We, essentially, in our society have a humanistic motto, based on a linear logic: “If you want it, go get it.” The great Wisdom traditions offer a paradoxical Way. This says, essentially, “If you want it, don’t try to get it.” We, then, are able to receive, to be given to. A beautiful discourse on this way is the Tao Te Ching, and the entire Pascal Mystery embodies it, as exemplified in Philippians 2.
This is a reason I teach meditation. And, I see students come to meditation the same way they approach the rest of life. They come to meditation to find a spiritual technology to get what they want: peace, or love, or a sense of oneness with God, … I tell them that meditation is meant to fail and will fail them. They do not understand, until they discover it for themselves.

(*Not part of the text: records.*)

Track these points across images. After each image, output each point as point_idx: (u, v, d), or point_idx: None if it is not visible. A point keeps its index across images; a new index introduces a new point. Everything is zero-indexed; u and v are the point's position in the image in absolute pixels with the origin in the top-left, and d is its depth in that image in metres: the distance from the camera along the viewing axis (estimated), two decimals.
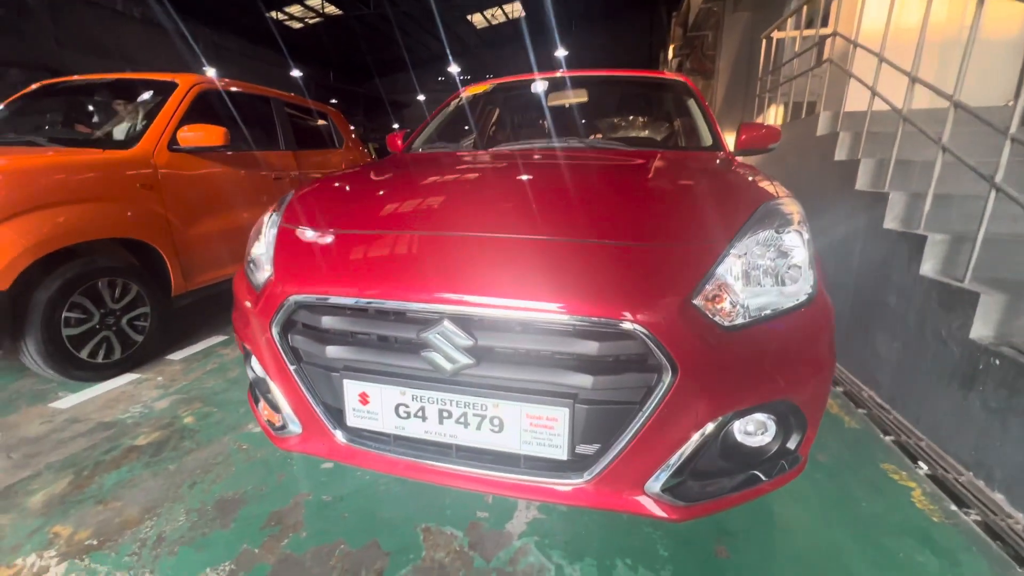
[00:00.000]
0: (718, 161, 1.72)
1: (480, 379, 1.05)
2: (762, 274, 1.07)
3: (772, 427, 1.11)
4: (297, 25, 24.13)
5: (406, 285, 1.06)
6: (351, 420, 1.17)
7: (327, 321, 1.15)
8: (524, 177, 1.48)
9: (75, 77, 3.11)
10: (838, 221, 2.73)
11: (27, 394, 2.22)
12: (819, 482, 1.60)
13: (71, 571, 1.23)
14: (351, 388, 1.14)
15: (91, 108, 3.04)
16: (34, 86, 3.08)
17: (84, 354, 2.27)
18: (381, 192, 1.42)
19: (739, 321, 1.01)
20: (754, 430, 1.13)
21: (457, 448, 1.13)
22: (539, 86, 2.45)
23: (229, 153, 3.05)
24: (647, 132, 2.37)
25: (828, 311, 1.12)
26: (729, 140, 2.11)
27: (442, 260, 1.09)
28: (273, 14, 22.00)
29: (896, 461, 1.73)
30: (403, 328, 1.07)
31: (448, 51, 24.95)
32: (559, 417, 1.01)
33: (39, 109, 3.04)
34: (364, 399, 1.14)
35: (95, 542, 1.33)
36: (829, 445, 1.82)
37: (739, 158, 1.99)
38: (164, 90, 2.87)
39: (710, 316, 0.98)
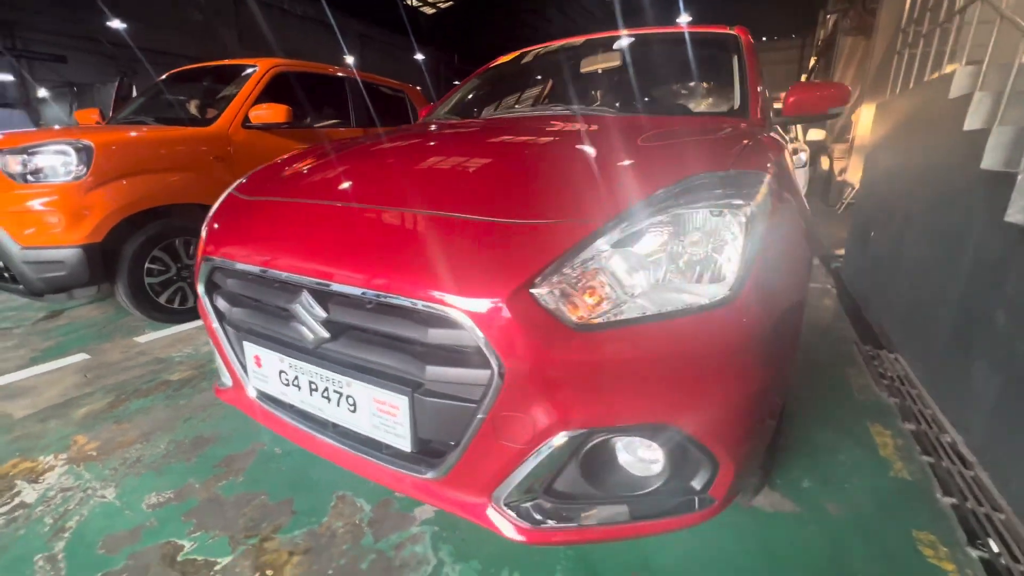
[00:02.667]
0: (724, 128, 1.40)
1: (338, 355, 1.01)
2: (661, 263, 0.85)
3: (661, 457, 0.89)
4: (429, 11, 25.50)
5: (276, 253, 1.05)
6: (252, 380, 1.22)
7: (231, 283, 1.20)
8: (454, 148, 1.36)
9: (190, 66, 3.65)
10: (952, 210, 2.09)
11: (124, 328, 2.73)
12: (809, 538, 1.27)
13: (67, 473, 1.50)
14: (249, 350, 1.18)
15: (196, 91, 3.55)
16: (164, 76, 3.69)
17: (163, 300, 2.72)
18: (324, 163, 1.42)
19: (600, 319, 0.81)
20: (645, 457, 0.92)
21: (333, 423, 1.11)
22: (564, 53, 2.24)
23: (297, 130, 3.34)
24: (681, 96, 2.02)
25: (752, 321, 0.85)
26: None
27: (309, 230, 1.05)
28: (409, 0, 23.52)
29: (944, 533, 1.30)
30: (279, 296, 1.07)
31: (575, 25, 24.34)
32: (400, 405, 0.93)
33: (163, 94, 3.64)
34: (258, 362, 1.17)
35: (95, 454, 1.60)
36: (853, 493, 1.43)
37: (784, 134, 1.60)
38: (234, 73, 3.24)
39: (555, 309, 0.80)
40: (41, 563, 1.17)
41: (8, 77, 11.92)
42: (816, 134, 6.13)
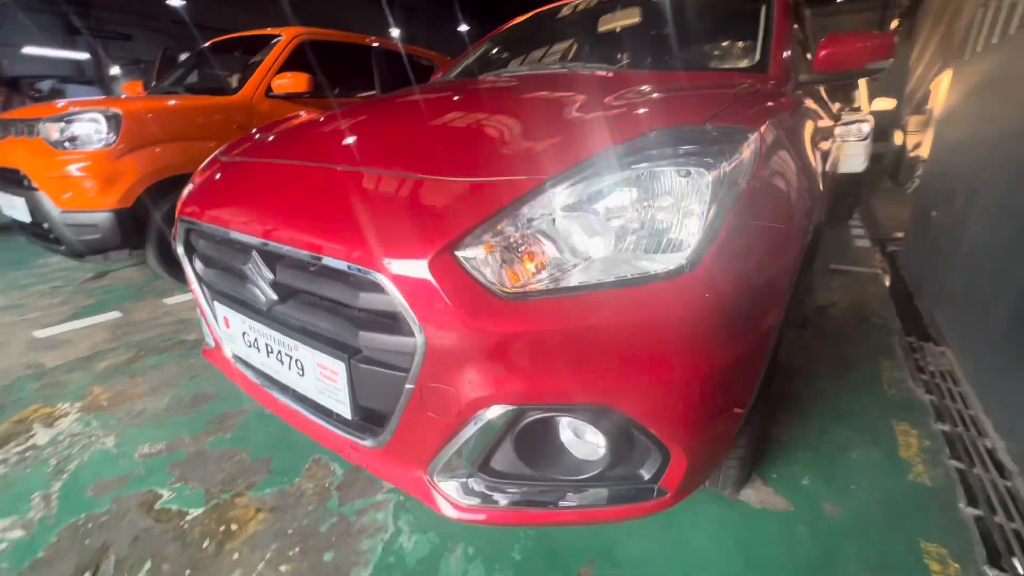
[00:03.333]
0: (727, 84, 1.25)
1: (287, 318, 1.00)
2: (608, 226, 0.76)
3: (602, 441, 0.82)
4: None
5: (230, 213, 1.04)
6: (224, 342, 1.24)
7: (202, 244, 1.20)
8: (424, 109, 1.28)
9: (223, 37, 3.73)
10: None
11: (156, 290, 2.89)
12: (795, 539, 1.16)
13: (78, 421, 1.61)
14: (219, 311, 1.19)
15: (228, 62, 3.63)
16: (200, 48, 3.80)
17: None
18: (300, 126, 1.39)
19: (533, 287, 0.74)
20: (590, 440, 0.85)
21: (289, 386, 1.10)
22: (581, 11, 2.08)
23: (320, 99, 3.35)
24: (698, 52, 1.83)
25: (709, 297, 0.74)
26: None
27: (260, 190, 1.03)
28: None
29: (959, 547, 1.15)
30: (235, 257, 1.06)
31: None
32: (339, 371, 0.90)
33: (198, 65, 3.75)
34: (227, 323, 1.18)
35: (106, 404, 1.70)
36: (858, 495, 1.29)
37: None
38: (265, 43, 3.27)
39: (482, 275, 0.74)
40: (37, 500, 1.26)
41: (85, 56, 12.80)
42: (884, 103, 5.54)
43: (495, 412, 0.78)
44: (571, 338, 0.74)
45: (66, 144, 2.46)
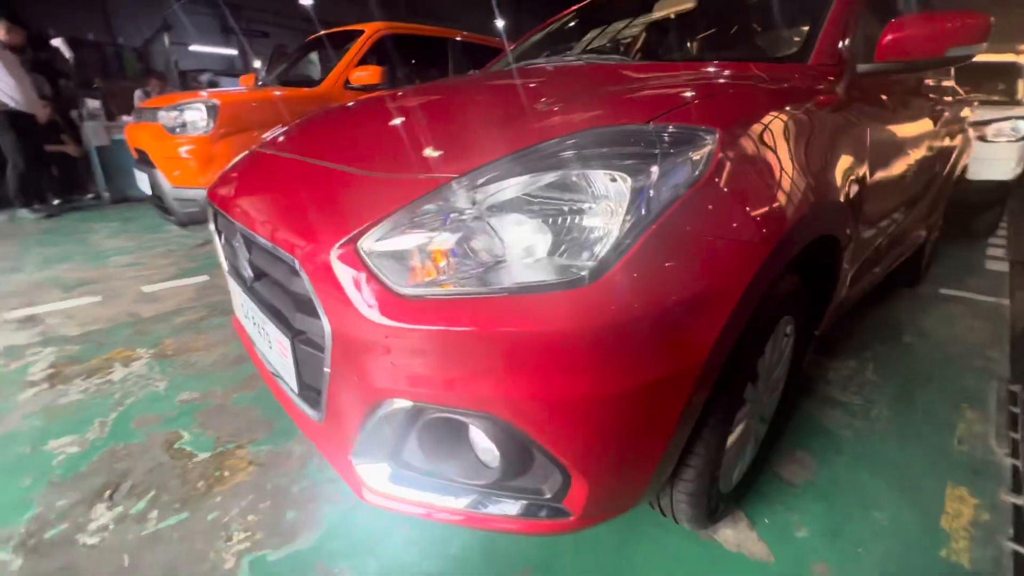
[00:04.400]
0: (737, 76, 1.10)
1: (261, 294, 1.09)
2: (510, 228, 0.73)
3: (495, 450, 0.79)
4: None
5: (228, 196, 1.15)
6: (237, 313, 1.39)
7: (220, 222, 1.35)
8: (414, 103, 1.27)
9: (320, 33, 4.09)
10: None
11: None
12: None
13: (146, 364, 1.91)
14: (230, 284, 1.34)
15: (322, 56, 3.97)
16: (304, 42, 4.21)
17: None
18: (311, 120, 1.48)
19: (430, 287, 0.73)
20: (487, 445, 0.83)
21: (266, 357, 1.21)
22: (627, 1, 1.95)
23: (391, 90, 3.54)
24: (743, 42, 1.61)
25: (613, 312, 0.67)
26: None
27: (249, 178, 1.13)
28: None
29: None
30: (232, 236, 1.18)
31: None
32: (287, 348, 0.97)
33: (298, 59, 4.15)
34: (233, 296, 1.33)
35: (170, 353, 2.00)
36: (864, 562, 1.10)
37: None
38: (354, 37, 3.51)
39: (381, 270, 0.74)
40: (95, 425, 1.53)
41: (235, 52, 14.79)
42: None
43: (395, 405, 0.79)
44: (464, 342, 0.72)
45: (177, 130, 2.89)
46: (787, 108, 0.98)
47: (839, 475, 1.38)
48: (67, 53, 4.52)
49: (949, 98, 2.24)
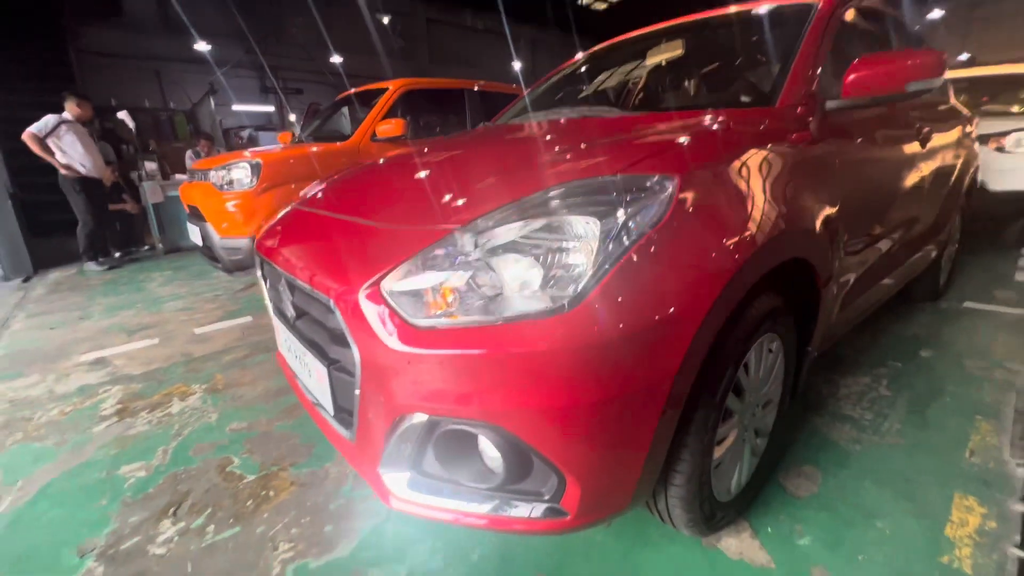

Meditation, and religion and spiritually, generally, are paradoxical. Spiritual technology and teachings are means to cease grasping for what we need; then, we find that we have it. Do you want to feel loved? Be content feeling unloved. Do you want peace? Accept your lack of peace. Do you want security? Admit such is unattainable. If you want to know, then, give up knowing. …
This is the way of Grace. And, when you can sit in meditation without caring if you are meditating, then, you are experiencing how Life, universally, operates. Life gives Itself when we are unselfish enough to discontinue trying to get It for ourselves.